Selected excerpt:
============

This is bad. If you are a client and you are watching 2 characters move on the screen, then if a position update of one of the characters gets stalled, then the other player will also get stalled, even though his packets are probably still arriving smoothly!

Anyway, I *highly* recommend that you use the ENet library. It's a thin layer on top of UDP. It has a very easy to use C API. It basicly allows you to send packets, each packet can be either reliable or unreliable. It also makes sure that packets arrive in the correct order. It uses multiple "channels" of communication, so if a packet in one channel stalls, the other channels continue to flow uninterrupted. Oh yeah, it's MIT license.

highly recommended: http://enet.cubik.org

If you want something more powerful with more features, that let's you work on a higher level then sending/receiving packets, then I recommend RakNet. It's GPL. google it.
eNet is good. Use it.
...
However, TCP or UDP is a massive subject which none of the above responses have really covered. Unfortunately, the details are critically important.

Fundamentally, TCP is perfect and better than UDP in every way (yes, that's deliberately OTT ;)) except ... it has two "features" that are utterly destructive to computer games, yet neither is optional. AND...it has a slightly larger header size (20 bytes instead of 8, IIRC) which means that it requires slightly more bandwidth (but you MUST see below!)

============

Problems to solve:
a) Translate this sentence from the game networking discussion into Spanish: "It has a very easy to use C API."
b) Write out everything in the game networking discussion from "highly recommended: http://enet.cubik.org" down to "GPL. google it.".
c) According to the game networking discussion, what license is ENet released under?

Records from a dataset:
============

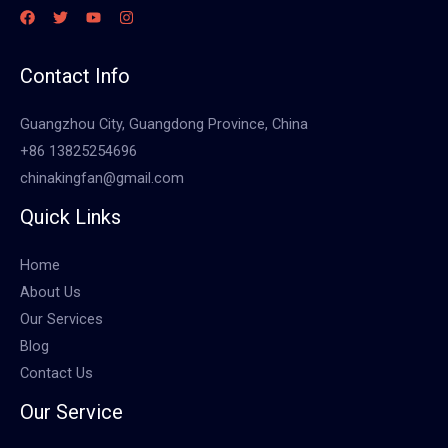
Contact Info
Guangzhou City, Guangdong Province, China
+86 13825254696
chinakingfan@gmail.com
Quick Links
Home
About Us
Our Services
Blog
Contact Us
Our Service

============

Responses:
a) Tiene una API en C muy fácil de usar.

b)
highly recommended: http://enet.cubik.org

If you want something more powerful with more features, that let's you work on a higher level then sending/receiving packets, then I recommend RakNet. It's GPL. google it.

c) ENet is released under the MIT license.